Recorded data
:::
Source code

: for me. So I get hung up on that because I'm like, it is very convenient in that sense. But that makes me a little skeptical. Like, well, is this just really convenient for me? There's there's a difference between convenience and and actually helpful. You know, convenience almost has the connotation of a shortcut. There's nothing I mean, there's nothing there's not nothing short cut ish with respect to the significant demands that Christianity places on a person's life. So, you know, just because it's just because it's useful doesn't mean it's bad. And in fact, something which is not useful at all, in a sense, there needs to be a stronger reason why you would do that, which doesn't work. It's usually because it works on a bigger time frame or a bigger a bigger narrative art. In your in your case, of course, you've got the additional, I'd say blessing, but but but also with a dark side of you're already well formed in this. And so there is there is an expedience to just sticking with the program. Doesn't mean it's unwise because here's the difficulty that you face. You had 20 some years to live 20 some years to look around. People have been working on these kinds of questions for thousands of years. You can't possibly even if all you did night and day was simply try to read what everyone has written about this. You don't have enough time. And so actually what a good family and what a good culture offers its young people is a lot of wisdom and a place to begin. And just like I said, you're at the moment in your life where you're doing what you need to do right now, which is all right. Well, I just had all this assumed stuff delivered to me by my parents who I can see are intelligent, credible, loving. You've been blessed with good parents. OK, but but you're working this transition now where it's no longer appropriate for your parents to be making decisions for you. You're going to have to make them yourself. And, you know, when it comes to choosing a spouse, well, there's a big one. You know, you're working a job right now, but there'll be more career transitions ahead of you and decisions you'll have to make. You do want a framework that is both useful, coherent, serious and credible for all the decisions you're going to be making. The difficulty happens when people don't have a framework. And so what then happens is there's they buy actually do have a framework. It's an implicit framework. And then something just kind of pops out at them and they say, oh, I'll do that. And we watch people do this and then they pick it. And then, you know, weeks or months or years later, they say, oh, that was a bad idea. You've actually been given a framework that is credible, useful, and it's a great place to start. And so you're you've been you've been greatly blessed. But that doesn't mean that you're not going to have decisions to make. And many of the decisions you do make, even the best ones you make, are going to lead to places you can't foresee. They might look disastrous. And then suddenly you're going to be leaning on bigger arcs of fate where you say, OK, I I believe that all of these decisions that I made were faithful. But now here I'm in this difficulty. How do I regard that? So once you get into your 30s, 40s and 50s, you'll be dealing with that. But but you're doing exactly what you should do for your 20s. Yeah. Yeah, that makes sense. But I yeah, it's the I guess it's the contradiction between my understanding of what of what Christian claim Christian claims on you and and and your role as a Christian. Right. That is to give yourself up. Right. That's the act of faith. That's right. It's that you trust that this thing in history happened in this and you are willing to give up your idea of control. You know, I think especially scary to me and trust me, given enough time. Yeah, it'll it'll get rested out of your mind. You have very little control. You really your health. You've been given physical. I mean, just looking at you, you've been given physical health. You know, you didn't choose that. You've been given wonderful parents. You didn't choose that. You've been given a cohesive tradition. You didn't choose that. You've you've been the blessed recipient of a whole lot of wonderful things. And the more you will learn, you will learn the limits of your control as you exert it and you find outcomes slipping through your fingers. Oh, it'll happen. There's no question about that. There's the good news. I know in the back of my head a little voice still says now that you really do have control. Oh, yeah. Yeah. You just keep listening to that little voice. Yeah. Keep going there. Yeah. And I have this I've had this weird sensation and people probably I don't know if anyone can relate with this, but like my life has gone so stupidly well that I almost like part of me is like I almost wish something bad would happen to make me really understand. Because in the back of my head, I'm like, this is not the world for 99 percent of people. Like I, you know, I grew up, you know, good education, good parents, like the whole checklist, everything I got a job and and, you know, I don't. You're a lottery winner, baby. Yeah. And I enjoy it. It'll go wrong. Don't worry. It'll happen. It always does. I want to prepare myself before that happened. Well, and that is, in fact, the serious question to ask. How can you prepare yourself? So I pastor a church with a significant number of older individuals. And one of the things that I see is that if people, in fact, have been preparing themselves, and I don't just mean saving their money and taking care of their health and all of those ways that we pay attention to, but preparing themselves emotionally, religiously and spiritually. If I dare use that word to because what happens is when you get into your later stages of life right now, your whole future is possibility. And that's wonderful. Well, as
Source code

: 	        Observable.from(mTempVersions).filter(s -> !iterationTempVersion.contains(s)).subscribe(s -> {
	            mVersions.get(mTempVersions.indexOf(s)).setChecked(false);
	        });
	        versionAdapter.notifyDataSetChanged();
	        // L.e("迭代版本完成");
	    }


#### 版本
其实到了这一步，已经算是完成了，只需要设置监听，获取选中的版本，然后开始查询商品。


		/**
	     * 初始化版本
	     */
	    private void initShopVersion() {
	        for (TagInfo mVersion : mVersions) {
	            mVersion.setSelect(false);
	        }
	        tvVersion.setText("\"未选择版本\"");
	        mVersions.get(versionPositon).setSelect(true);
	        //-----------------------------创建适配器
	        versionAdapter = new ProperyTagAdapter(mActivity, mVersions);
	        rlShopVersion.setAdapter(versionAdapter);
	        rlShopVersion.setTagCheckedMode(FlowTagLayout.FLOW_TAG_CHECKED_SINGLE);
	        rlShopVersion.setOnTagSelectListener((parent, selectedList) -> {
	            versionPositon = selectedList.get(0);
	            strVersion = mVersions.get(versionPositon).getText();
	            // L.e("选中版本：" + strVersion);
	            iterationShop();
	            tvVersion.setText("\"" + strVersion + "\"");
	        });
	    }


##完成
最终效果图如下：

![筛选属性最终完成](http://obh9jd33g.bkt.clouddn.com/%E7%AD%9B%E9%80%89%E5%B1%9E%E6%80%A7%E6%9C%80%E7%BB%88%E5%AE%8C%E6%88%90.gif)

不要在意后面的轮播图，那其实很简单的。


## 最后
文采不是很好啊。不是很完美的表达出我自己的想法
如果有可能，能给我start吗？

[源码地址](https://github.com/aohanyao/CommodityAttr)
:::
> **WORK ORDER**
Turn every line of the records into a JSON list of strings, with one string per line and no blank lines.

> **WRITTEN REPLY**
[
  "Source code",
  ": for me. So I get hung up on that because I'm like, it is very convenient in that sense. But that makes me a little skeptical. Like, well, is this just really convenient for me? There's there's a difference between convenience and and actually helpful. You know, convenience almost has the connotation of a shortcut. There's nothing I mean, there's nothing there's not nothing short cut ish with respect to the significant demands that Christianity places on a person's life. So, you know, just because it's just because it's useful doesn't mean it's bad. And in fact, something which is not useful at all, in a sense, there needs to be a stronger reason why you would do that, which doesn't work. It's usually because it works on a bigger time frame or a bigger a bigger narrative art. In your in your case, of course, you've got the additional, I'd say blessing, but but but also with a dark side of you're already well formed in this. And so there is there is an expedience to just sticking with the program. Doesn't mean it's unwise because here's the difficulty that you face. You had 20 some years to live 20 some years to look around. People have been working on these kinds of questions for thousands of years. You can't possibly even if all you did night and day was simply try to read what everyone has written about this. You don't have enough time. And so actually what a good family and what a good culture offers its young people is a lot of wisdom and a place to begin. And just like I said, you're at the moment in your life where you're doing what you need to do right now, which is all right. Well, I just had all this assumed stuff delivered to me by my parents who I can see are intelligent, credible, loving. You've been blessed with good parents. OK, but but you're working this transition now where it's no longer appropriate for your parents to be making decisions for you. You're going to have to make them yourself. And, you know, when it comes to choosing a spouse, well, there's a big one. You know, you're working a job right now, but there'll be more career transitions ahead of you and decisions you'll have to make. You do want a framework that is both useful, coherent, serious and credible for all the decisions you're going to be making. The difficulty happens when people don't have a framework. And so what then happens is there's they buy actually do have a framework. It's an implicit framework. And then something just kind of pops out at them and they say, oh, I'll do that. And we watch people do this and then they pick it. And then, you know, weeks or months or years later, they say, oh, that was a bad idea. You've actually been given a framework that is credible, useful, and it's a great place to start. And so you're you've been you've been greatly blessed. But that doesn't mean that you're not going to have decisions to make. And many of the decisions you do make, even the best ones you make, are going to lead to places you can't foresee. They might look disastrous. And then suddenly you're going to be leaning on bigger arcs of fate where you say, OK, I I believe that all of these decisions that I made were faithful. But now here I'm in this difficulty. How do I regard that? So once you get into your 30s, 40s and 50s, you'll be dealing with that. But but you're doing exactly what you should do for your 20s. Yeah. Yeah, that makes sense. But I yeah, it's the I guess it's the contradiction between my understanding of what of what Christian claim Christian claims on you and and and your role as a Christian. Right. That is to give yourself up. Right. That's the act of faith. That's right. It's that you trust that this thing in history happened in this and you are willing to give up your idea of control. You know, I think especially scary to me and trust me, given enough time. Yeah, it'll it'll get rested out of your mind. You have very little control. You really your health. You've been given physical. I mean, just looking at you, you've been given physical health. You know, you didn't choose that. You've been given wonderful parents. You didn't choose that. You've been given a cohesive tradition. You didn't choose that. You've you've been the blessed recipient of a whole lot of wonderful things. And the more you will learn, you will learn the limits of your control as you exert it and you find outcomes slipping through your fingers. Oh, it'll happen. There's no question about that. There's the good news. I know in the back of my head a little voice still says now that you really do have control. Oh, yeah. Yeah. You just keep listening to that little voice. Yeah. Keep going there. Yeah. And I have this I've had this weird sensation and people probably I don't know if anyone can relate with this, but like my life has gone so stupidly well that I almost like part of me is like I almost wish something bad would happen to make me really understand. Because in the back of my head, I'm like, this is not the world for 99 percent of people. Like I, you know, I grew up, you know, good education, good parents, like the whole checklist, everything I got a job and and, you know, I don't. You're a lottery winner, baby. Yeah. And I enjoy it. It'll go wrong. Don't worry. It'll happen. It always does. I want to prepare myself before that happened. Well, and that is, in fact, the serious question to ask. How can you prepare yourself? So I pastor a church with a significant number of older individuals. And one of the things that I see is that if people, in fact, have been preparing themselves, and I don't just mean saving their money and taking care of their health and all of those ways that we pay attention to, but preparing themselves emotionally, religiously and spiritually. If I dare use that word to because what happens is when you get into your later stages of life right now, your whole future is possibility. And that's wonderful. Well, as",
  "Source code",
  ": \t        Observable.from(mTempVersions).filter(s -> !iterationTempVersion.contains(s)).subscribe(s -> {",
  "\t            mVersions.get(mTempVersions.indexOf(s)).setChecked(false);",
  "\t        });",
  "\t        versionAdapter.notifyDataSetChanged();",
  "\t        // L.e(\"迭代版本完成\");",
  "\t    }",
  "#### 版本",
  "其实到了这一步，已经算是完成了，只需要设置监听，获取选中的版本，然后开始查询商品。",
  "\t\t/**",
  "\t     * 初始化版本",
  "\t     */",
  "\t    private void initShopVersion() {",
  "\t        for (TagInfo mVersion : mVersions) {",
  "\t            mVersion.setSelect(false);",
  "\t        }",
  "\t        tvVersion.setText(\"\\\"未选择版本\\\"\");",
  "\t        mVersions.get(versionPositon).setSelect(true);",
  "\t        //-----------------------------创建适配器",
  "\t        versionAdapter = new ProperyTagAdapter(mActivity, mVersions);",
  "\t        rlShopVersion.setAdapter(versionAdapter);",
  "\t        rlShopVersion.setTagCheckedMode(FlowTagLayout.FLOW_TAG_CHECKED_SINGLE);",
  "\t        rlShopVersion.setOnTagSelectListener((parent, selectedList) -> {",
  "\t            versionPositon = selectedList.get(0);",
  "\t            strVersion = mVersions.get(versionPositon).getText();",
  "\t            // L.e(\"选中版本：\" + strVersion);",
  "\t            iterationShop();",
  "\t            tvVersion.setText(\"\\\"\" + strVersion + \"\\\"\");",
  "\t        });",
  "\t    }",
  "##完成",
  "最终效果图如下：",
  "![筛选属性最终完成](http://obh9jd33g.bkt.clouddn.com/%E7%AD%9B%E9%80%89%E5%B1%9E%E6%80%A7%E6%9C%80%E7%BB%88%E5%AE%8C%E6%88%90.gif)",
  "不要在意后面的轮播图，那其实很简单的。",
  "## 最后",
  "文采不是很好啊。不是很完美的表达出我自己的想法",
  "如果有可能，能给我start吗？",
  "[源码地址](https://github.com/aohanyao/CommodityAttr)"
]